**Task description**
Pull every line with "lines" from the data.
---------- Source material ----------
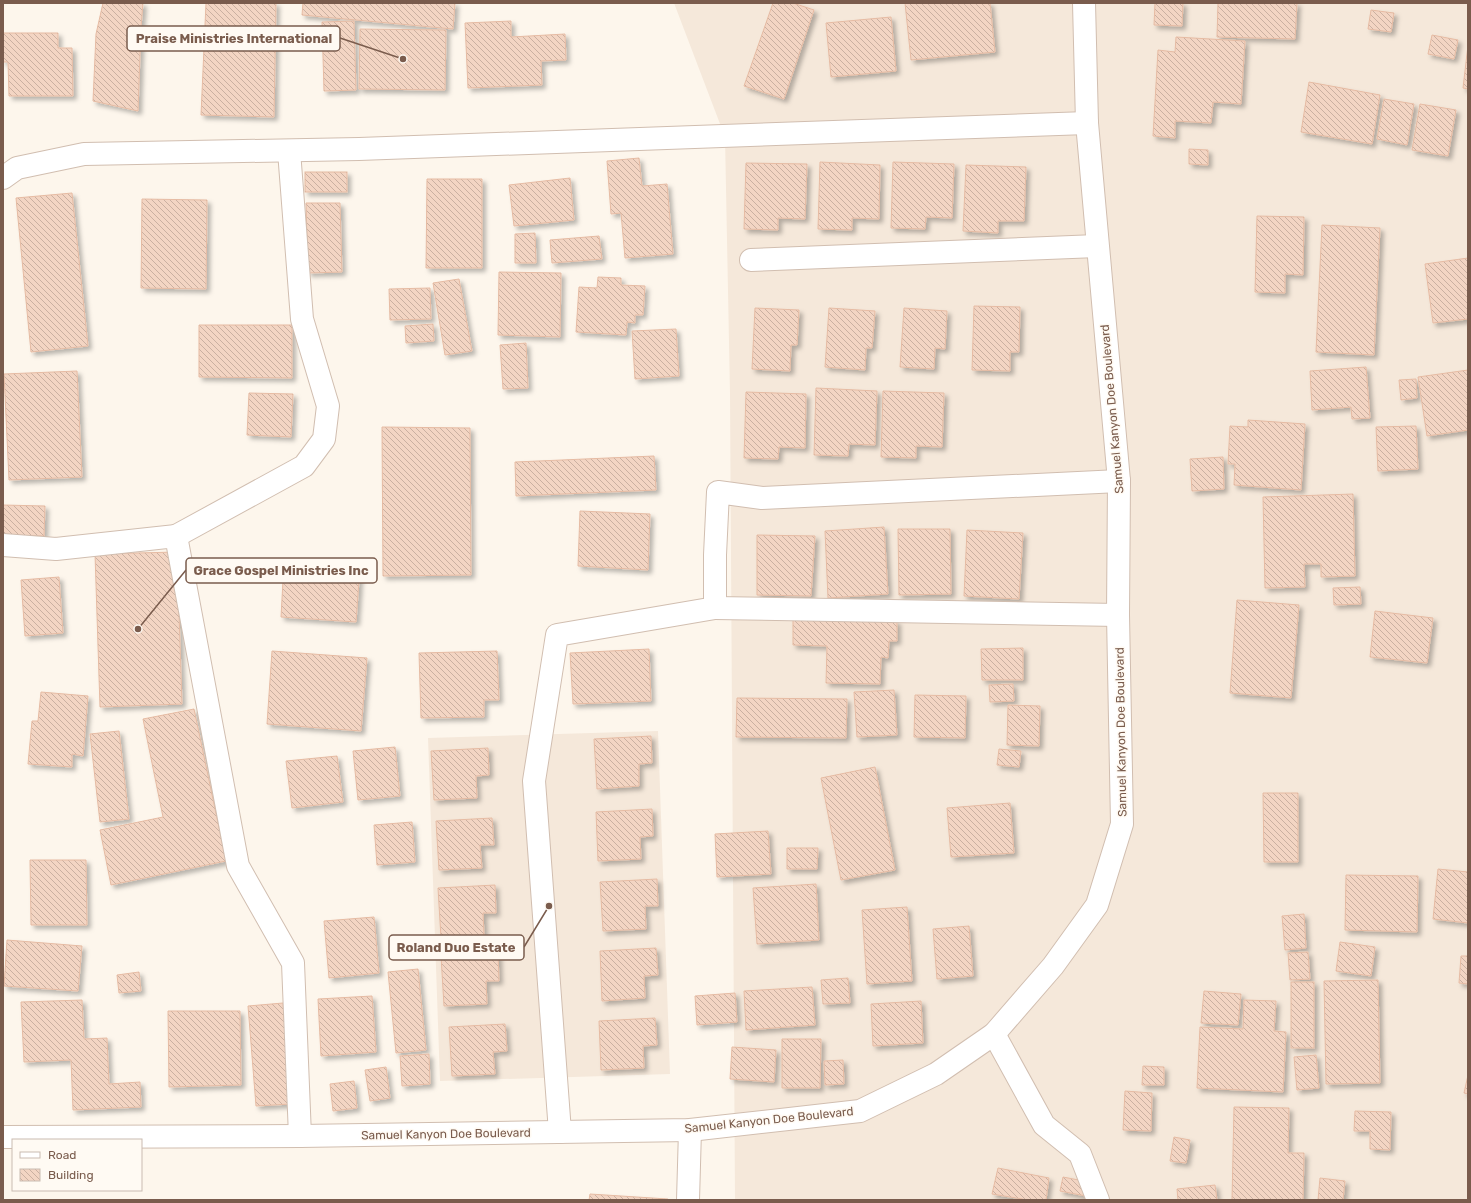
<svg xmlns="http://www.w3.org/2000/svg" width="1471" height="1203" viewBox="0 0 1471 1203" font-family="Rubik,sans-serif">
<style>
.residential{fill:#f5e8da}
.building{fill:url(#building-back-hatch);stroke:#e6bba3;filter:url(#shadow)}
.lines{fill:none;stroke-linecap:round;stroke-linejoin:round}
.minor-casing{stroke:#d1beb0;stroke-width:24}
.tertiary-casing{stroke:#d1beb0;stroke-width:24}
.minor{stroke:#fff;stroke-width:22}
.tertiary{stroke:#fff;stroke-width:22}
.labels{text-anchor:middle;stroke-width:3;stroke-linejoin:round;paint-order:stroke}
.street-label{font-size:12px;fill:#7a5c4d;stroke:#fffaf3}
.leader{fill:none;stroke:#7a5c4d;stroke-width:1.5}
.callout-dot{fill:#7a5c4d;stroke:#fffaf3;stroke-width:1.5}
.callout{fill:#fffaf3;stroke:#7a5c4d;stroke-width:1.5}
.callout-label{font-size:13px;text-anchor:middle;font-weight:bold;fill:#7a5c4d}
</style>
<defs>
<pattern id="building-back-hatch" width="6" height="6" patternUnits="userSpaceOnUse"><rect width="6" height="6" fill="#f3d5c3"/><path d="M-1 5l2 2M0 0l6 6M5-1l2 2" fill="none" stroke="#cab0a1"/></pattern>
<filter id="shadow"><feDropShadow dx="3.5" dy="3.5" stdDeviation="2" flood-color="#0004"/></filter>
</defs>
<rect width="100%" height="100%" fill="#fdf6ec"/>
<g class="residential">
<path d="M 674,3 L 1468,3 L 1468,1200 L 735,1200 L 730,393 L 725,137 Z"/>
<path d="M 658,731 L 670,1074 L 440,1081 L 428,738 Z"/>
</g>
<g class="building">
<path d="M 103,3 L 143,3 L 141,27 L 138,111 L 93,101 L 96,34 Z"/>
<path d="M 206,3 L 276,3 L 274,117 L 201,115 Z"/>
<path d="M 303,3 L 455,3 L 453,29 L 302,15 Z"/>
<path d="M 773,3 L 793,3 L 814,10 L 784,99 L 744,86 Z"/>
<path d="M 905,3 L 990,3 L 995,52 L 911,60 Z"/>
<path d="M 1155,3 L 1183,3 L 1182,26 L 1154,25 Z"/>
<path d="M 1218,3 L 1297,3 L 1295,39 L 1217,37 Z"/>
<path d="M 1371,10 L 1394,13 L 1391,32 L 1368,29 Z"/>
<path d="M 891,17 L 896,71 L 831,77 L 826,23 Z"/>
<path d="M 354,21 L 356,90 L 324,91 L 322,22 Z"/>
<path d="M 511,21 L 511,37 L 565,34 L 566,60 L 541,61 L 542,85 L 468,88 L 465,23 Z"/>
<path d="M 360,29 L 446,30 L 445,90 L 359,89 Z"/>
<path d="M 3,33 L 58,33 L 58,48 L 72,48 L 73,96 L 9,96 L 8,62 L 3,62 Z"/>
<path d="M 1432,35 L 1458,40 L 1454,59 L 1428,54 Z"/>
<path d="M 1176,37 L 1245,41 L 1241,104 L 1213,102 L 1211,123 L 1175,121 L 1175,138 L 1153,136 L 1158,50 L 1175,52 Z"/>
<path d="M 1468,45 L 1468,89 L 1463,88 Z"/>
<path d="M 1309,82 L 1380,95 L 1372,144 L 1301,132 Z"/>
<path d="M 1384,99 L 1414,104 L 1407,145 L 1377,139 Z"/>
<path d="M 1420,104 L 1456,110 L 1448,156 L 1412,150 Z"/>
<path d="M 1189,149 L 1208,150 L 1208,165 L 1189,164 Z"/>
<path d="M 639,158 L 642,186 L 667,184 L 673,254 L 625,258 L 621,213 L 611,214 L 607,161 Z"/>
<path d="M 820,162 L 880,165 L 879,219 L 852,218 L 852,230 L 818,229 Z"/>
<path d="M 893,162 L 954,164 L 952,218 L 926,217 L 925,229 L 891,228 Z"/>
<path d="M 746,163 L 807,164 L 805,219 L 778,218 L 778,230 L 744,229 Z"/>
<path d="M 966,165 L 1026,167 L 1024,221 L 998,221 L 998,233 L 963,231 Z"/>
<rect x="305" y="172" width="42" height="20"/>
<path d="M 570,178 L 574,220 L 514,226 L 509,185 Z"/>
<path d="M 427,179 L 482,179 L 482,268 L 426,268 Z"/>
<path d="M 72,193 L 88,346 L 31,352 L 16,198 Z"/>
<path d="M 142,199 L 207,200 L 206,289 L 141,288 Z"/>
<path d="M 306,203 L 340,203 L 342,272 L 308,273 Z"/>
<path d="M 1257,216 L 1304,217 L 1303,275 L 1285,274 L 1285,293 L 1255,292 Z"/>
<path d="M 1322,225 L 1380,228 L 1374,355 L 1316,352 Z"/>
<path d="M 535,233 L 536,263 L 515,263 L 515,234 Z"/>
<path d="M 599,236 L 602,259 L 552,263 L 550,240 Z"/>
<path d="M 1468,258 L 1468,319 L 1433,323 L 1425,264 Z"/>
<path d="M 499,272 L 561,273 L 560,337 L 498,335 Z"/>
<path d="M 598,277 L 621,278 L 621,285 L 645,286 L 643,315 L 635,315 L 635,323 L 627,322 L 626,335 L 576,332 L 579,287 L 597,288 Z"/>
<path d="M 459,279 L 472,351 L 445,355 L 433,283 Z"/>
<path d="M 430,288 L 431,319 L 390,320 L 389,289 Z"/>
<path d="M 974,306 L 1020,307 L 1019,352 L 1010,352 L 1010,371 L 972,370 Z"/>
<path d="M 755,308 L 799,310 L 797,345 L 791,345 L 790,371 L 752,369 Z"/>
<path d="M 829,308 L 875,311 L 872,348 L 866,348 L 865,370 L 825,367 Z"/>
<path d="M 904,308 L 947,311 L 945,349 L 935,348 L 934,369 L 900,367 Z"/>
<path d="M 433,324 L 434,341 L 406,343 L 405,326 Z"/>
<path d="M 199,325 L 292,325 L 292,378 L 199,377 Z"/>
<path d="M 676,329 L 679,376 L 635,379 L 632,331 Z"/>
<path d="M 526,343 L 528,388 L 503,389 L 500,345 Z"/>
<path d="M 1366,367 L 1370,418 L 1352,419 L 1351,407 L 1312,410 L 1310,371 Z"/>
<path d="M 1468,370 L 1468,430 L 1427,436 L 1418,377 Z"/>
<path d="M 77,371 L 82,477 L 9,480 L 4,374 Z"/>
<path d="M 1416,379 L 1417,398 L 1401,400 L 1399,380 Z"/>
<path d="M 816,388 L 877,391 L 875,445 L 849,444 L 848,456 L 814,455 Z"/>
<path d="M 883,391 L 944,393 L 942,447 L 916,446 L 916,458 L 881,457 Z"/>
<path d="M 746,392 L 806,394 L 805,448 L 779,447 L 778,459 L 744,458 Z"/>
<path d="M 249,393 L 293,394 L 291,437 L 247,435 Z"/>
<path d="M 1248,420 L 1305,424 L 1301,490 L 1234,485 L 1235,464 L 1228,464 L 1230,426 L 1248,427 Z"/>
<path d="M 1416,426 L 1418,469 L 1378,471 L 1376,427 Z"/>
<path d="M 382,427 L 470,428 L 471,575 L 383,576 Z"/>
<path d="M 654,456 L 656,490 L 516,496 L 515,462 Z"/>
<path d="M 1223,457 L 1224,489 L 1192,491 L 1190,459 Z"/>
<path d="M 1353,494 L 1355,576 L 1321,577 L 1321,564 L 1304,564 L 1305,587 L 1265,588 L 1263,497 Z"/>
<path d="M 3,505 L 45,506 L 44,536 L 3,535 Z"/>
<path d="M 580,511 L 650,514 L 648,570 L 578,566 Z"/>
<path d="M 884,527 L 888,594 L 828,598 L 825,531 Z"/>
<path d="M 898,529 L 950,529 L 951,594 L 899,595 Z"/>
<path d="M 967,530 L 1023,533 L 1019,599 L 964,596 Z"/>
<path d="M 757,535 L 815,536 L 811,596 L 757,595 Z"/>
<path d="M 177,552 L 182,704 L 100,707 L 95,554 Z"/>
<path d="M 284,562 L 360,567 L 356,622 L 281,617 Z"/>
<path d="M 59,577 L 63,633 L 25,636 L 21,580 Z"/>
<path d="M 1360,587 L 1361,604 L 1334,605 L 1333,588 Z"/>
<path d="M 1237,600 L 1299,605 L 1291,698 L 1230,693 Z"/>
<path d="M 1375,611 L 1433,618 L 1427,663 L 1370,657 Z"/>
<path d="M 793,619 L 897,621 L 897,641 L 889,641 L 888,658 L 881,657 L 880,684 L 826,683 L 827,646 L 793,645 Z"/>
<path d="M 1023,648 L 1023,680 L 982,680 L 981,649 Z"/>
<path d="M 649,649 L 651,701 L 573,704 L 570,653 Z"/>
<path d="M 272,651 L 367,658 L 361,731 L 267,724 Z"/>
<path d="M 497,651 L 499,700 L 484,700 L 484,717 L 421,718 L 419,653 Z"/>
<path d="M 1013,684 L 1014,701 L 990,702 L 989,685 Z"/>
<path d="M 894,690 L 897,735 L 857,737 L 854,692 Z"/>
<path d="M 41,692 L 88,696 L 83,756 L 72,754 L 72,767 L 28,764 L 32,721 L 38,721 Z"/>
<path d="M 915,695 L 966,696 L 965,738 L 914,737 Z"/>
<path d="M 737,698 L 847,699 L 846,738 L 736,737 Z"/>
<path d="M 1008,705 L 1040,706 L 1039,746 L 1007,745 Z"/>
<path d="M 194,709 L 226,861 L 111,885 L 100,830 L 163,817 L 143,719 Z"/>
<path d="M 119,731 L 129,819 L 100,822 L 90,734 Z"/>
<path d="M 651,736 L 652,763 L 639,764 L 639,786 L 597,789 L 594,739 Z"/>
<path d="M 395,747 L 400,796 L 358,800 L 353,751 Z"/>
<path d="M 488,748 L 489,775 L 476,776 L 477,798 L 434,800 L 431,751 Z"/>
<path d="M 999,749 L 1021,751 L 1019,767 L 997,765 Z"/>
<path d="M 337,756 L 343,802 L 292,808 L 286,761 Z"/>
<path d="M 875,767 L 895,870 L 841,880 L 821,778 Z"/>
<path d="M 1263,793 L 1298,793 L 1298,862 L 1264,862 Z"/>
<path d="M 1010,803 L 1014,853 L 951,857 L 947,808 Z"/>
<path d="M 652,809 L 653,836 L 640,837 L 641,859 L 598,861 L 596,812 Z"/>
<path d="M 492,818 L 494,845 L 480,845 L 482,868 L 439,870 L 436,821 Z"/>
<path d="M 412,822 L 415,862 L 377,865 L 374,825 Z"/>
<path d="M 768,831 L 771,874 L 717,877 L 715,834 Z"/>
<path d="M 787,848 L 818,848 L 817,869 L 787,869 Z"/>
<path d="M 30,860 L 86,860 L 87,925 L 31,925 Z"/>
<path d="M 1438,869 L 1468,872 L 1468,923 L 1433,919 Z"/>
<path d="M 1346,875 L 1418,876 L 1417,932 L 1345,930 Z"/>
<path d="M 657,879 L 658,906 L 645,906 L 646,929 L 603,931 L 600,882 Z"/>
<path d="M 816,884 L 819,940 L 757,944 L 753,888 Z"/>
<path d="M 495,885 L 496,913 L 483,913 L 484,935 L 441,938 L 438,888 Z"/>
<path d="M 907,907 L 912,981 L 867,984 L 862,910 Z"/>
<path d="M 1304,914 L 1306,948 L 1285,950 L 1282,916 Z"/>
<path d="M 374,917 L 379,973 L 329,978 L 324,921 Z"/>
<path d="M 969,926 L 973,976 L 937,979 L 933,929 Z"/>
<path d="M 7,940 L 82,946 L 78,991 L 4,986 Z"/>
<path d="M 1340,942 L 1375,947 L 1371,976 L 1336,971 Z"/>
<path d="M 656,948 L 658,975 L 644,976 L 645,998 L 602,1001 L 600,951 Z"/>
<path d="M 1308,952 L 1310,979 L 1290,980 L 1288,953 Z"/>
<path d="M 498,953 L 499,981 L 486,981 L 487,1004 L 444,1006 L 441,956 Z"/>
<path d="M 1461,956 L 1468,956 L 1468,984 L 1459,983 Z"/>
<path d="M 418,969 L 426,1050 L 396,1053 L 388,972 Z"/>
<path d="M 139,972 L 141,991 L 119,993 L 117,975 Z"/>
<path d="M 848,978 L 850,1003 L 823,1004 L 821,980 Z"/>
<path d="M 1378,980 L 1380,1083 L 1326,1084 L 1324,981 Z"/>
<rect x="1291" y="982" width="23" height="66"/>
<path d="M 812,987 L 815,1025 L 746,1030 L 744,991 Z"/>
<path d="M 1204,991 L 1241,994 L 1238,1025 L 1201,1023 Z"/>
<path d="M 735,993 L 737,1022 L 697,1025 L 695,996 Z"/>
<path d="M 372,996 L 376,1052 L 321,1056 L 318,999 Z"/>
<path d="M 82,1000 L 84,1039 L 107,1038 L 109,1084 L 140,1082 L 141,1107 L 73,1110 L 71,1060 L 24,1062 L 21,1002 Z"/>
<path d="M 1244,1000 L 1276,1001 L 1274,1031 L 1286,1032 L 1283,1092 L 1197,1088 L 1200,1027 L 1243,1029 Z"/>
<path d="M 921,1001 L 923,1043 L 873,1046 L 871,1004 Z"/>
<path d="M 283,1003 L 291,1104 L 256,1106 L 248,1006 Z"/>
<path d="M 168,1011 L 240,1011 L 241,1085 L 169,1087 Z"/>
<path d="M 655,1018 L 657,1045 L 643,1046 L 644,1068 L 601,1070 L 599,1021 Z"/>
<path d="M 505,1024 L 507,1051 L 493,1052 L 495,1074 L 452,1076 L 449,1027 Z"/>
<path d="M 782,1039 L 821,1039 L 820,1088 L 782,1088 Z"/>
<path d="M 732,1047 L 776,1050 L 774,1082 L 730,1079 Z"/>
<path d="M 429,1054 L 430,1084 L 402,1086 L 400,1056 Z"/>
<path d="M 1316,1055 L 1319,1088 L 1297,1090 L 1294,1057 Z"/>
<path d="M 843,1060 L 844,1084 L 825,1085 L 824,1061 Z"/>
<path d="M 1143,1066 L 1164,1067 L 1164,1085 L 1142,1085 Z"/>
<path d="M 386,1067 L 390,1098 L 370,1101 L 365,1070 Z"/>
<path d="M 1468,1075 L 1468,1094 L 1464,1093 Z"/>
<path d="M 354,1081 L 357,1108 L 333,1111 L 330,1084 Z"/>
<path d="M 1125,1091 L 1152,1093 L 1151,1131 L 1123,1130 Z"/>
<path d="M 1234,1107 L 1289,1108 L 1288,1153 L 1304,1153 L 1303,1200 L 1232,1200 Z"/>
<path d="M 1355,1111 L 1391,1112 L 1390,1150 L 1370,1149 L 1370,1131 L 1354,1131 Z"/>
<path d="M 1174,1137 L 1190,1140 L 1186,1163 L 1170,1161 Z"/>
<path d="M 998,1168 L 1049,1178 L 1046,1200 L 1028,1200 L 992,1194 Z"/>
<path d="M 1063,1177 L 1089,1182 L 1086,1196 L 1060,1191 Z"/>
<path d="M 1320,1178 L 1345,1181 L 1343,1200 L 1318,1200 Z"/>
<path d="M 1215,1185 L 1217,1200 L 1178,1200 L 1177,1189 Z"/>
<path d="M 590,1194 L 668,1199 L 668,1200 L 589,1200 Z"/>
</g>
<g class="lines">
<g class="minor-casing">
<g id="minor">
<path d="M 3,178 L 17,168 L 84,154 L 359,149 L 1087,123"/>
<path d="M 751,260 L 1097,246"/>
<path d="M 176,536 L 304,466 L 324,439 L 328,406 L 302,319 L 289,151"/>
<path d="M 3,545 L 56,549 L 176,536 L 238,866 L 293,963 L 300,1136"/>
<path d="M 715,608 L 1118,615"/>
<path d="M 994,1034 L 1044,1125 L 1080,1154 L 1098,1200"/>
<path d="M 560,1132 L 534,781 L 557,635 L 715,608 L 715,555 L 718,492 L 762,498 L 1119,481"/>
<path d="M 688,1200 L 690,1130"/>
</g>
</g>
<g class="tertiary-casing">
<path id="tertiary" d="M 3,1137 L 300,1136 L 690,1130 L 860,1111 L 936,1074 L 994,1034 L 1053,966 L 1097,905 L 1122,824 L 1118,615 L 1119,481 L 1087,123 L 1084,3"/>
</g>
<use href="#minor" class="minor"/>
<use href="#tertiary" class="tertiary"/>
</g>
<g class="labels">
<g class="street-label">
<text transform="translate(1112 409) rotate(-95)" y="4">Samuel Kanyon Doe Boulevard</text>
<text transform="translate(1121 732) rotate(-91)" y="4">Samuel Kanyon Doe Boulevard</text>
<text transform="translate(769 1120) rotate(-6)" y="4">Samuel Kanyon Doe Boulevard</text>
<text transform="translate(446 1134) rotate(-1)" y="4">Samuel Kanyon Doe Boulevard</text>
</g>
</g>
<path class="leader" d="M403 59L340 38M138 629L186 570M549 906L524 947"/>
<g class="callout-dot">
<circle cx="403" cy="59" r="4"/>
<circle cx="138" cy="629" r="4"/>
<circle cx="549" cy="906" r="4"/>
</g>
<g class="callout">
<rect x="127" y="26" width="213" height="25" rx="4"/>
<rect x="186" y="558" width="191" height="25" rx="4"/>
<rect x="389" y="935" width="135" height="25" rx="4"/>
</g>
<g class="callout-label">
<text x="234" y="43">Praise Ministries International</text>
<text x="281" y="575">Grace Gospel Ministries Inc</text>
<text x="456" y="952">Roland Duo Estate</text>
</g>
<rect width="1471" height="1203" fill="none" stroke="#7a5c4d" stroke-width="8"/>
<rect x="12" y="1139" width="130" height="52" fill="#fffaf3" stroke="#cabbb1"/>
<rect x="20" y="1152" width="20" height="6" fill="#ffffff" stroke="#cabbb1"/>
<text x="48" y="1159" font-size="12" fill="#7a5c4d">Road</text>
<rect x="20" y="1169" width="20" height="12" fill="url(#building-back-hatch)" stroke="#cabbb1"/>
<text x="48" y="1179" font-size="12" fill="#7a5c4d">Building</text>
</svg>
----------
**Expected output**
.lines{fill:none;stroke-linecap:round;stroke-linejoin:round}
<g class="lines">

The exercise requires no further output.